Required action
Copy each of the items below word for word, leaving out the pictures.

Measurement transcription data
· · · ·

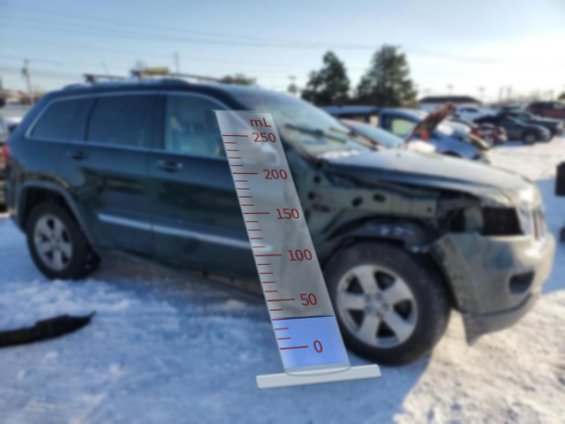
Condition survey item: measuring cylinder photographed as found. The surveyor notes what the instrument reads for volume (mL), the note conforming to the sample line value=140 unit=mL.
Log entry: value=30 unit=mL
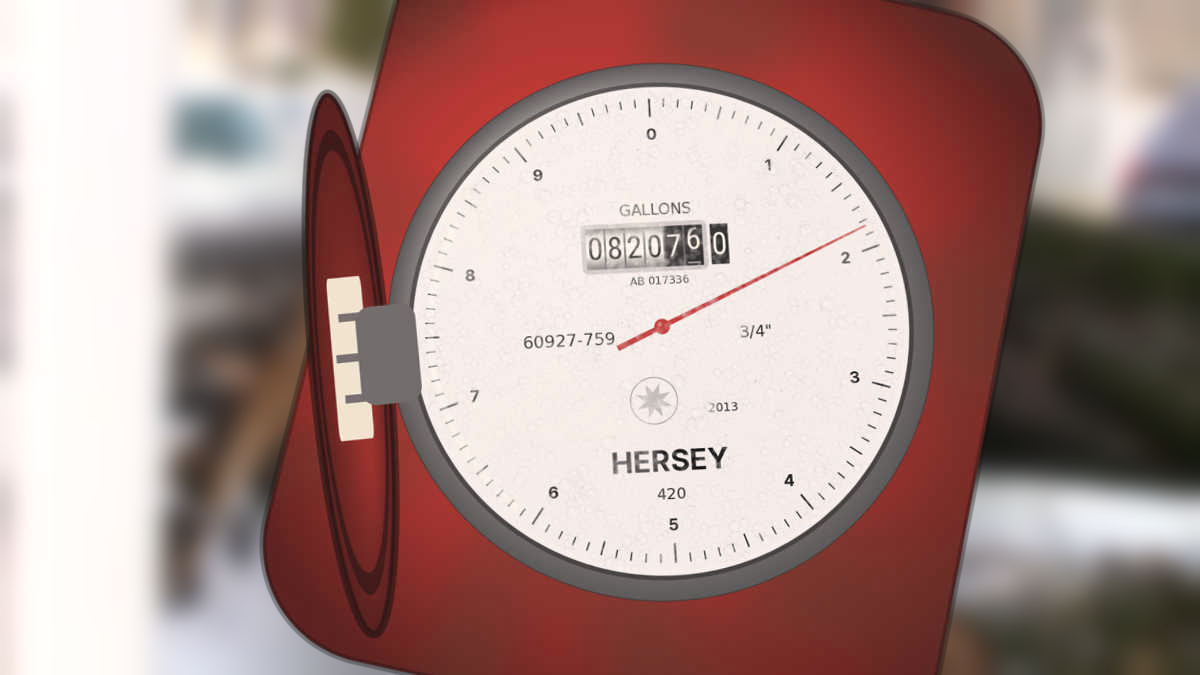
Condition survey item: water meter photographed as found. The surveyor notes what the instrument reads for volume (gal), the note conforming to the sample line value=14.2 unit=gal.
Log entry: value=820761.8 unit=gal
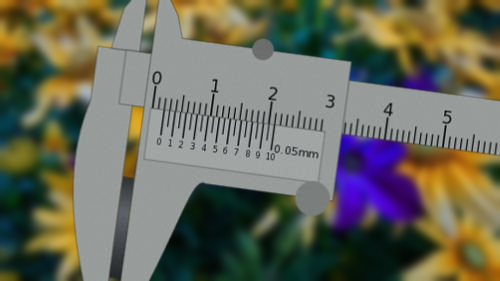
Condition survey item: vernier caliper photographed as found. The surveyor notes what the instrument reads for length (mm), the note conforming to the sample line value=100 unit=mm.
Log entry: value=2.0 unit=mm
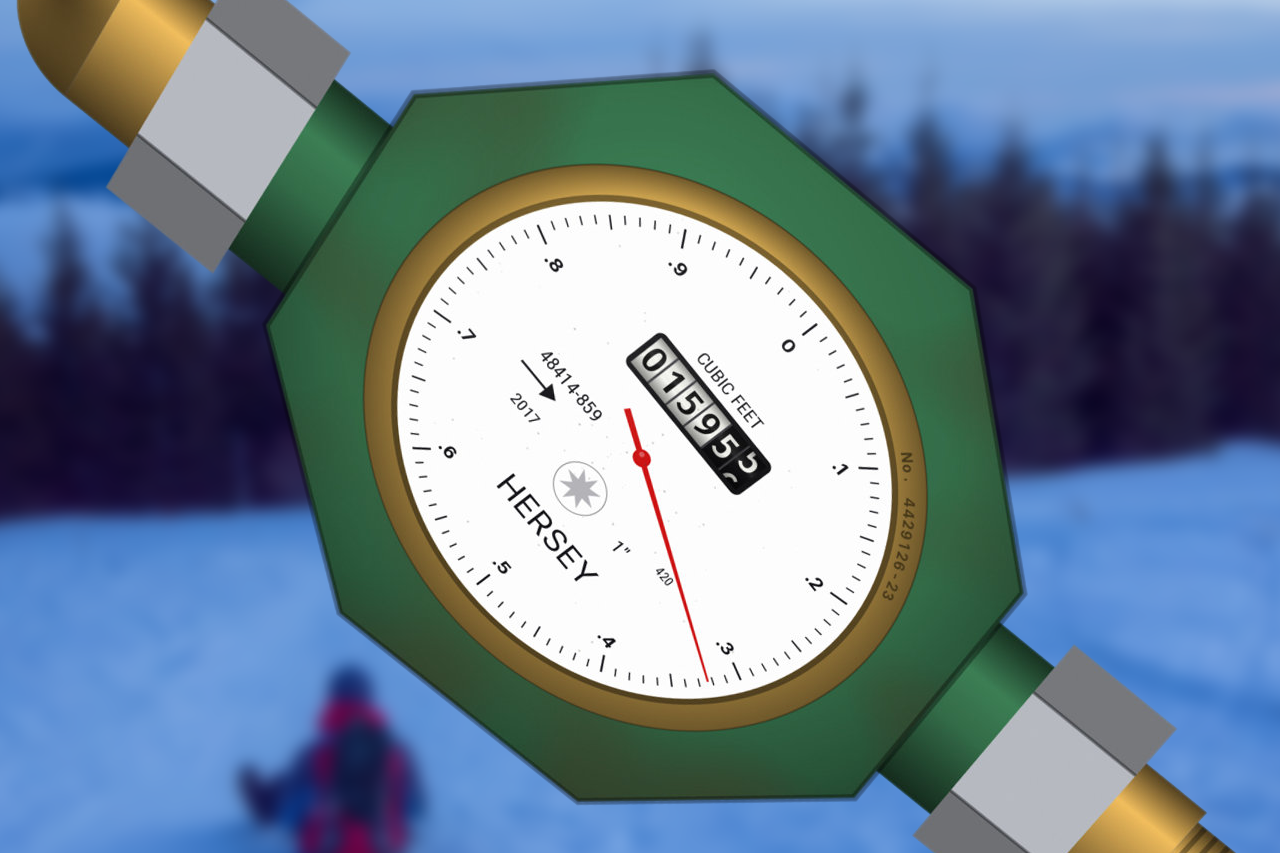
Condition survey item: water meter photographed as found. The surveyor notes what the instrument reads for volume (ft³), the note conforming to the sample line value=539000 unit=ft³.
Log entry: value=15955.32 unit=ft³
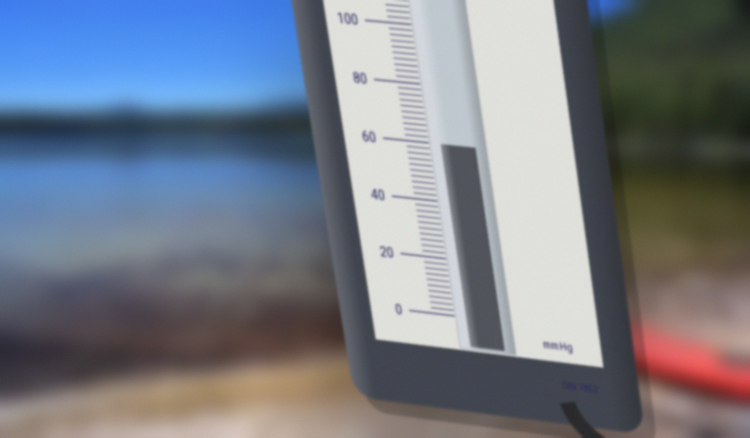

· · · ·

Written reply
Condition survey item: measuring cylinder photographed as found. The surveyor notes what the instrument reads for volume (mL), the note conforming to the sample line value=140 unit=mL.
Log entry: value=30 unit=mL
Condition survey item: water meter photographed as found. The surveyor notes what the instrument reads for volume (gal), the note conforming to the sample line value=14.2 unit=gal.
Log entry: value=820761.8 unit=gal
Condition survey item: vernier caliper photographed as found. The surveyor notes what the instrument reads for length (mm), the note conforming to the sample line value=100 unit=mm.
Log entry: value=2.0 unit=mm
Condition survey item: water meter photographed as found. The surveyor notes what the instrument reads for volume (ft³), the note conforming to the sample line value=539000 unit=ft³.
Log entry: value=15955.32 unit=ft³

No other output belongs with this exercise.